Now, we implement the token bucket logic within the rateLimit middleware. We check if a token bucket exists for the IP address. If not, we create one with initial tokens and last update time.

// Create token bucket if it doesn't exist for the IP address
if (!tokenBucket.has(ip)) {
  tokenBucket.set(ip, {
    tokens: capacity,
    lastUpdate: Date.now()
  });
}

// ...

We then calculate the number of tokens in the bucket based on elapsed time since the last update and the fill rate. If there are enough tokens to handle the request, we decrement the token count and proceed to the next middleware.
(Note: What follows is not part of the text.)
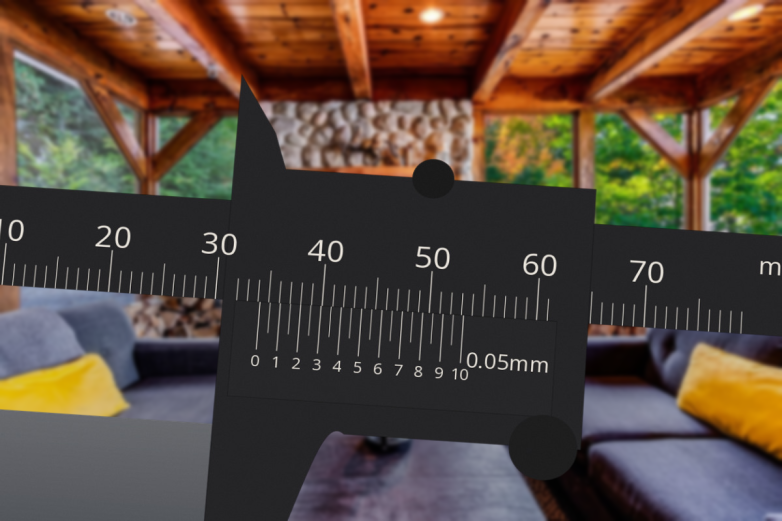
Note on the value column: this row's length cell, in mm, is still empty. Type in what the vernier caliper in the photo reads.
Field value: 34.2 mm
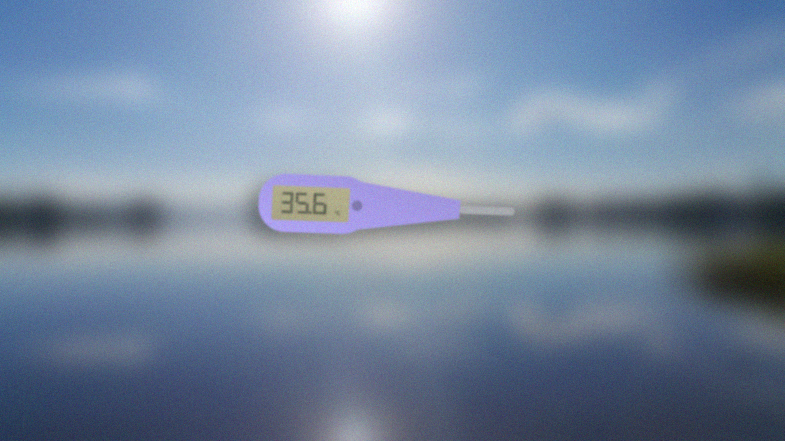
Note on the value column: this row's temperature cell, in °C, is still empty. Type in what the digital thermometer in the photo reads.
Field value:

Otherwise, we send a 429 Too Many Requests response.

const bucket = tokenBucket.get(ip);
const now = Date.now();
const elapsedTime = now - bucket.lastUpdate;
const tokensToAdd = elapsedTime / fillRate;
bucket.tokens = Math.min(capacity, bucket.tokens + tokensToAdd);
bucket.lastUpdate = now;
// Check if there are enough tokens to handle the request
if (bucket.tokens >= 1) {
  bucket.tokens -= 1;
  next(); // Proceed to the next middleware
} else {
  res.status(429).send('Too Many Requests'); // Return 429 status code
}

Part 4: Route Definitions

In this part, we define two routes: /limited and /unlimited. For the /limited route, we apply the rateLimit middleware to enforce rate limiting. The /unlimited route is not subject to rate limiting and serves as an example of a route without restrictions.

// Route for /limited with rate limiting middleware applied
app.get('/limited', rateLimit, (req, res) => {
  res.send('Limited, don\'t overuse me!');
});

// Route for /unlimited without rate limiting
app.get('/unlimited', (req, res) => {
  res.send('Unlimited! Let\'s Go!');
});

Part 5: Server Startup

Finally, we start the Express server and make it listen on the specified port. This ensures that our server is up and running, ready to handle incoming requests.

// Start the server
app.listen(port, () => {
  console.log(`Server is listening at http://127.0.0.1:${port}`);
});

Now we can run this server using Node :

#node [file-name].js
node server.js

Here's a demo performance test for these endpoints :

Conclusion

In this blog post, we've explored how to implement rate limiting using the token bucket algorithm in a Node.js application with Express. We've gained a deeper understanding of how rate limiting works and how to implement it effectively. Rate limiting is a crucial technique for maintaining the stability and performance of APIs and distributed systems. Understanding and implementing it effectively is essential for ensuring the reliability and scalability of our applications. With this knowledge, you're well-equipped to implement rate limiting in your own Express applications. Cheers!